== EXERCISE DESCRIPTION ==
Return exactly the lines below, starting with the one that has "3: (344, 189, 35.15)" and going on through the one that has "46: (106, 354, 8.36)".

EXERCISE INPUT Block Start

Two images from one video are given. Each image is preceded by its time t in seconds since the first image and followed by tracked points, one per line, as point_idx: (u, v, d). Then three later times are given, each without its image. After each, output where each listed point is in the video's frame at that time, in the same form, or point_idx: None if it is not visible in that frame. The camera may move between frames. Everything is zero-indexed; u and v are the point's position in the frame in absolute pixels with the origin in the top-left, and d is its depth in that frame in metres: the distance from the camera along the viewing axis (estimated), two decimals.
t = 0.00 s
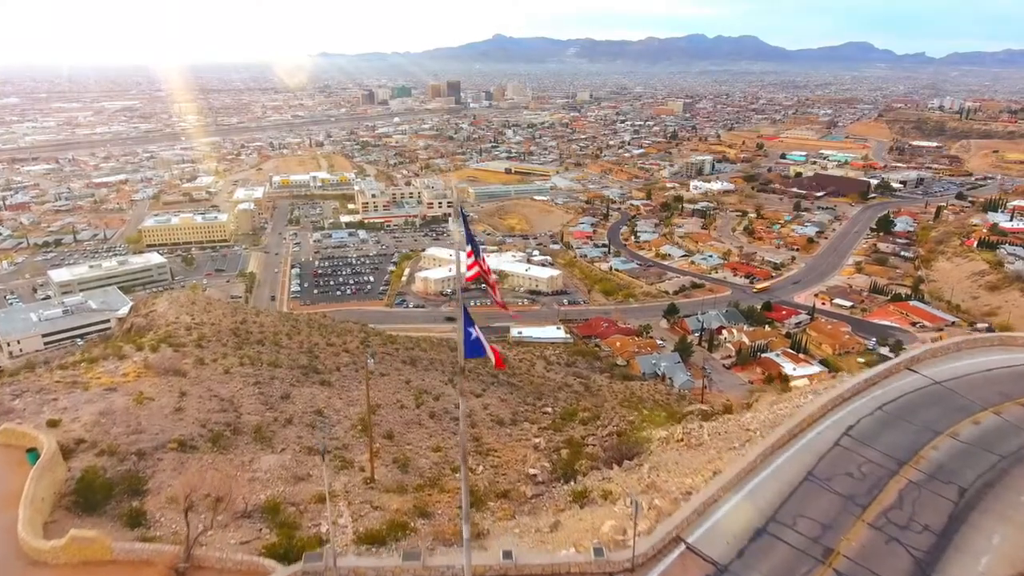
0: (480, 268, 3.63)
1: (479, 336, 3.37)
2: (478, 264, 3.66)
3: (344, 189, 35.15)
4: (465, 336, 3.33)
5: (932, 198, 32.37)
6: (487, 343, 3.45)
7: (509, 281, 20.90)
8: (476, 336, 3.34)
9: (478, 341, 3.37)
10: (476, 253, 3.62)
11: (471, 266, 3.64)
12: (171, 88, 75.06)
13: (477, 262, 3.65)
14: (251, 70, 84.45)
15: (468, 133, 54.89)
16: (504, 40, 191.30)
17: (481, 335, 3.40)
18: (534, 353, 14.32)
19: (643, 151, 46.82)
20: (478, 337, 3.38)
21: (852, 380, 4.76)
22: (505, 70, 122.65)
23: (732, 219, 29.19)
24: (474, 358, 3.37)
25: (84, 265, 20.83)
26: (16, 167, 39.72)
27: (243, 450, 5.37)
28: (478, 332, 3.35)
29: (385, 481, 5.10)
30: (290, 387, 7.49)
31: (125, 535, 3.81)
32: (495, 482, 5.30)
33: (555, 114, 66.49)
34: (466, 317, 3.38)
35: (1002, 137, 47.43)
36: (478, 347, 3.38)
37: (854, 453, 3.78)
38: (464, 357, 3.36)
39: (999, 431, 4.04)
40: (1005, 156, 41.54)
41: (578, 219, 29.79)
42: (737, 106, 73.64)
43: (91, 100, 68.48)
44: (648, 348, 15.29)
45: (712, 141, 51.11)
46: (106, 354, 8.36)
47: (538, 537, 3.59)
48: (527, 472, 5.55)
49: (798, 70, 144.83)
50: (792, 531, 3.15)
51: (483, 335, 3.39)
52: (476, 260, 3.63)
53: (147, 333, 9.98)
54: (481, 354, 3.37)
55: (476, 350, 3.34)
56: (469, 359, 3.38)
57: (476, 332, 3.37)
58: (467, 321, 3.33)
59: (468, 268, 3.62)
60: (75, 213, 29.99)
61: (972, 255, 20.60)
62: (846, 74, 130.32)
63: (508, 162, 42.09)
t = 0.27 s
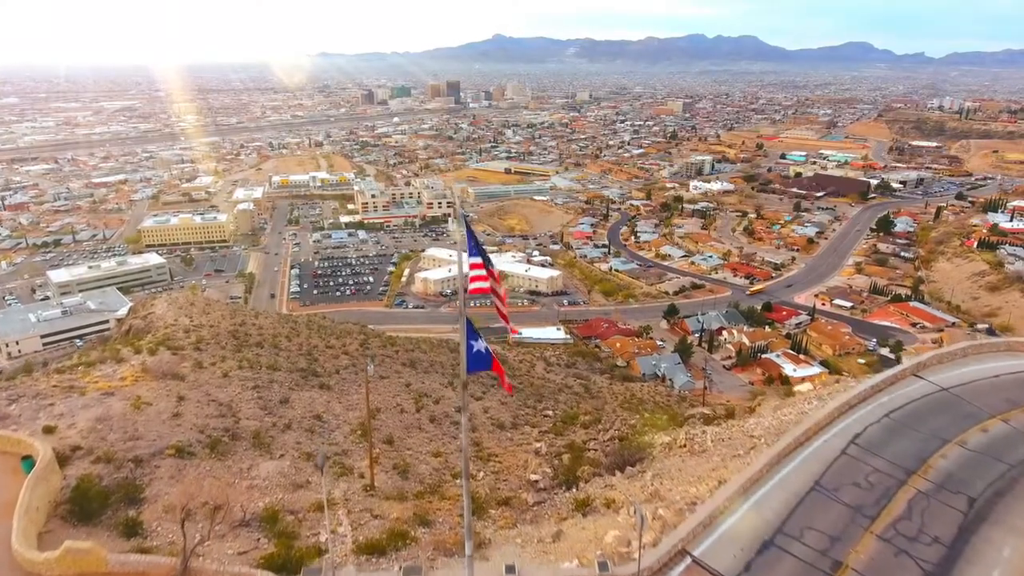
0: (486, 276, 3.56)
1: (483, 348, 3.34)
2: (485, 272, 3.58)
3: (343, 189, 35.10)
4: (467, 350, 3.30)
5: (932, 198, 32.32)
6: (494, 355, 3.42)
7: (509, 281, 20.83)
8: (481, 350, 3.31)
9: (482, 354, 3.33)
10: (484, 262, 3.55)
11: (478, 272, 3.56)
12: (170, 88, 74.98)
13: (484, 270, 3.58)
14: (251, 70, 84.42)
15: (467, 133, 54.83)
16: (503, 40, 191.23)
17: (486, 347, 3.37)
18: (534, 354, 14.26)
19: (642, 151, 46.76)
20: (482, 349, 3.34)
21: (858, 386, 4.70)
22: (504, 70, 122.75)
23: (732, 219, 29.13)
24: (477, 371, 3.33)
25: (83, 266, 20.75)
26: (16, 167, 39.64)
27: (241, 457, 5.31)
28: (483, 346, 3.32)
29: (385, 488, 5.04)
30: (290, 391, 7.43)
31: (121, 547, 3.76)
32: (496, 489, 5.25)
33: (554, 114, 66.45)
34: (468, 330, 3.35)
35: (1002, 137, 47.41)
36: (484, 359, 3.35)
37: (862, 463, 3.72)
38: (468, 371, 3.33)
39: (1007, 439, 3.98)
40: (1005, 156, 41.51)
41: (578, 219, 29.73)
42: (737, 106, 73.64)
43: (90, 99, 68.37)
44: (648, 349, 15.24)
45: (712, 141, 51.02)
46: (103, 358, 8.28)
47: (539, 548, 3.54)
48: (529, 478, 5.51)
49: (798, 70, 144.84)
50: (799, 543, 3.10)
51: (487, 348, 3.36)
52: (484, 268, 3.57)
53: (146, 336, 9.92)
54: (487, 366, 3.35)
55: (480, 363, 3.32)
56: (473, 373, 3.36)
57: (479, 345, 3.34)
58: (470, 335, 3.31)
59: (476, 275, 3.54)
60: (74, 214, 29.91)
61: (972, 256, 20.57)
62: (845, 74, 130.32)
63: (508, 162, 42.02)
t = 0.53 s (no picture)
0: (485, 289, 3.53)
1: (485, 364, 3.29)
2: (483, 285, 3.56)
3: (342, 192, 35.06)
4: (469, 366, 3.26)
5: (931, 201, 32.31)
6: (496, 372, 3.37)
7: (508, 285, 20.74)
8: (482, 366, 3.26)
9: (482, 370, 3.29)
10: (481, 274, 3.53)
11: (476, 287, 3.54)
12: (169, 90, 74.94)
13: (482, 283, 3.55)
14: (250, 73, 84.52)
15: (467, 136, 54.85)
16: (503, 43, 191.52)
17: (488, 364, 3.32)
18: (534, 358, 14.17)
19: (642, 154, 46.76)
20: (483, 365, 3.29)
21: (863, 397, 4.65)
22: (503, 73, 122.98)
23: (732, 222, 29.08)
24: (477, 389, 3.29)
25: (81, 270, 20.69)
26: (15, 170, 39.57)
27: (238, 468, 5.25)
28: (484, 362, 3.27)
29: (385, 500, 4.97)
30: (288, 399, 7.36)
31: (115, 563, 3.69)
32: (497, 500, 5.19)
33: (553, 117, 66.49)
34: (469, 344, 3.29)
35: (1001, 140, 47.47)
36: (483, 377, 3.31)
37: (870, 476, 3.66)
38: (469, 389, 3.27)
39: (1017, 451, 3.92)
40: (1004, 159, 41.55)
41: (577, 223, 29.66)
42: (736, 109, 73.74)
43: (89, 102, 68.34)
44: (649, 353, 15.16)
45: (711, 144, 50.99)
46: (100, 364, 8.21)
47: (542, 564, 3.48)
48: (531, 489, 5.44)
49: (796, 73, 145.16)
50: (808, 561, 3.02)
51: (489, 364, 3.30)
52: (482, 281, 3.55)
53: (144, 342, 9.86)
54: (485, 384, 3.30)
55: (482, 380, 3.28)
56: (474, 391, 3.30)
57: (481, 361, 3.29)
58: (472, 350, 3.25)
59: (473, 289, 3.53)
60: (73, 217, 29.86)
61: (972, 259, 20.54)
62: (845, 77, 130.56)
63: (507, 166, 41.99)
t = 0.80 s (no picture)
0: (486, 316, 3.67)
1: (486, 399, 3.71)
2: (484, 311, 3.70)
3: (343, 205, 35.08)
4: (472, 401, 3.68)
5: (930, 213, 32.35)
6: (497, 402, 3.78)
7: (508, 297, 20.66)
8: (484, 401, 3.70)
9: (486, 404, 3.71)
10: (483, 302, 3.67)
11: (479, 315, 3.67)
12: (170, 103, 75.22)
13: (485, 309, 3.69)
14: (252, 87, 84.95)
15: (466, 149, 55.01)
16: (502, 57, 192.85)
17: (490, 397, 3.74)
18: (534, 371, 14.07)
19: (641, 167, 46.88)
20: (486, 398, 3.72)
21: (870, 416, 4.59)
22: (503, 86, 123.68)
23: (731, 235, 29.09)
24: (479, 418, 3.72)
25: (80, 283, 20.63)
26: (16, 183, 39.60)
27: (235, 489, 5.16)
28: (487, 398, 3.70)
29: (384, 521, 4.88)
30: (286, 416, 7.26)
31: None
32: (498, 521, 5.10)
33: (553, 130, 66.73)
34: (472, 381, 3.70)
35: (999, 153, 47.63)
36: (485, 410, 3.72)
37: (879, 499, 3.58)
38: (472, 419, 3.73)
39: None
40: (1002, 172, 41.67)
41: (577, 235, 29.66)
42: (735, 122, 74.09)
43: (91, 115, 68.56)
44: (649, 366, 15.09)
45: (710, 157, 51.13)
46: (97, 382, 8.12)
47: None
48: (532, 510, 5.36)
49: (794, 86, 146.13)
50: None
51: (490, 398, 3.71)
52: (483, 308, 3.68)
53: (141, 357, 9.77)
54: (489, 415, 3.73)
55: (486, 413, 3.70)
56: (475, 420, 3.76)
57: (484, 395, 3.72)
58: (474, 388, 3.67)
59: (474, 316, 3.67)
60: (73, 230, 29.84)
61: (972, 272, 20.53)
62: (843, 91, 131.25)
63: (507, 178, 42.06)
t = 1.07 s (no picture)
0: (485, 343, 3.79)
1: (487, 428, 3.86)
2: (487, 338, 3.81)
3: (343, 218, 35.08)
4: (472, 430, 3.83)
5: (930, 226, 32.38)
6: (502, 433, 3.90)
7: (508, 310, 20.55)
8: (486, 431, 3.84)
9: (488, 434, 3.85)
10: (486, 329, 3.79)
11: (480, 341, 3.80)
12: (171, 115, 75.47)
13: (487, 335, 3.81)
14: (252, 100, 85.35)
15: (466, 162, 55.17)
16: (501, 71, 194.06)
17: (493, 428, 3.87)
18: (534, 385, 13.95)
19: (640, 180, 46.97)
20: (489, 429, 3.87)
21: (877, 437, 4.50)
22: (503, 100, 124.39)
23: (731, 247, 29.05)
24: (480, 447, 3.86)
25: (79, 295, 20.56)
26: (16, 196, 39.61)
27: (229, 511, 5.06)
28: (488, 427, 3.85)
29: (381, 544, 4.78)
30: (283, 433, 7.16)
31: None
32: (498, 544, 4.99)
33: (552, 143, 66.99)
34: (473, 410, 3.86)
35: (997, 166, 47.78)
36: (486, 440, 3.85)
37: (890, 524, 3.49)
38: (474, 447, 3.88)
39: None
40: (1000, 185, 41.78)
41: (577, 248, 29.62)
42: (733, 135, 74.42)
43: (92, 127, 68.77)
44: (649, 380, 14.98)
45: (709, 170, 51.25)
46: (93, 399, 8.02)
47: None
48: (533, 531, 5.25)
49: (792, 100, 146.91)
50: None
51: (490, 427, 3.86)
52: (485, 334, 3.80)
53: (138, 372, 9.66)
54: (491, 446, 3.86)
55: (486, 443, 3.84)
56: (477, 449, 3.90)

EXERCISE INPUT Block End

== REPLY ==
3: (344, 189, 35.15)
4: (465, 336, 3.33)
5: (932, 198, 32.37)
6: (487, 343, 3.45)
7: (509, 281, 20.90)
8: (476, 336, 3.34)
9: (478, 341, 3.37)
10: (476, 253, 3.62)
11: (471, 266, 3.64)
12: (171, 88, 75.06)
13: (477, 262, 3.65)
14: (251, 70, 84.45)
15: (468, 133, 54.89)
16: (504, 40, 191.30)
17: (481, 335, 3.40)
18: (534, 353, 14.32)
19: (643, 151, 46.82)
20: (478, 337, 3.38)
21: (852, 380, 4.76)
22: (505, 70, 122.65)
23: (732, 219, 29.19)
24: (474, 358, 3.37)
25: (84, 265, 20.83)
26: (16, 167, 39.72)
27: (243, 450, 5.37)
28: (478, 332, 3.35)
29: (385, 481, 5.10)
30: (290, 387, 7.49)
31: (125, 535, 3.81)
32: (495, 482, 5.30)
33: (555, 114, 66.49)
34: (466, 317, 3.38)
35: (1002, 137, 47.43)
36: (478, 347, 3.38)
37: (854, 453, 3.78)
38: (464, 357, 3.36)
39: (999, 431, 4.04)
40: (1005, 156, 41.54)
41: (578, 219, 29.79)
42: (737, 106, 73.64)
43: (91, 100, 68.48)
44: (648, 348, 15.29)
45: (712, 141, 51.11)
46: (106, 354, 8.36)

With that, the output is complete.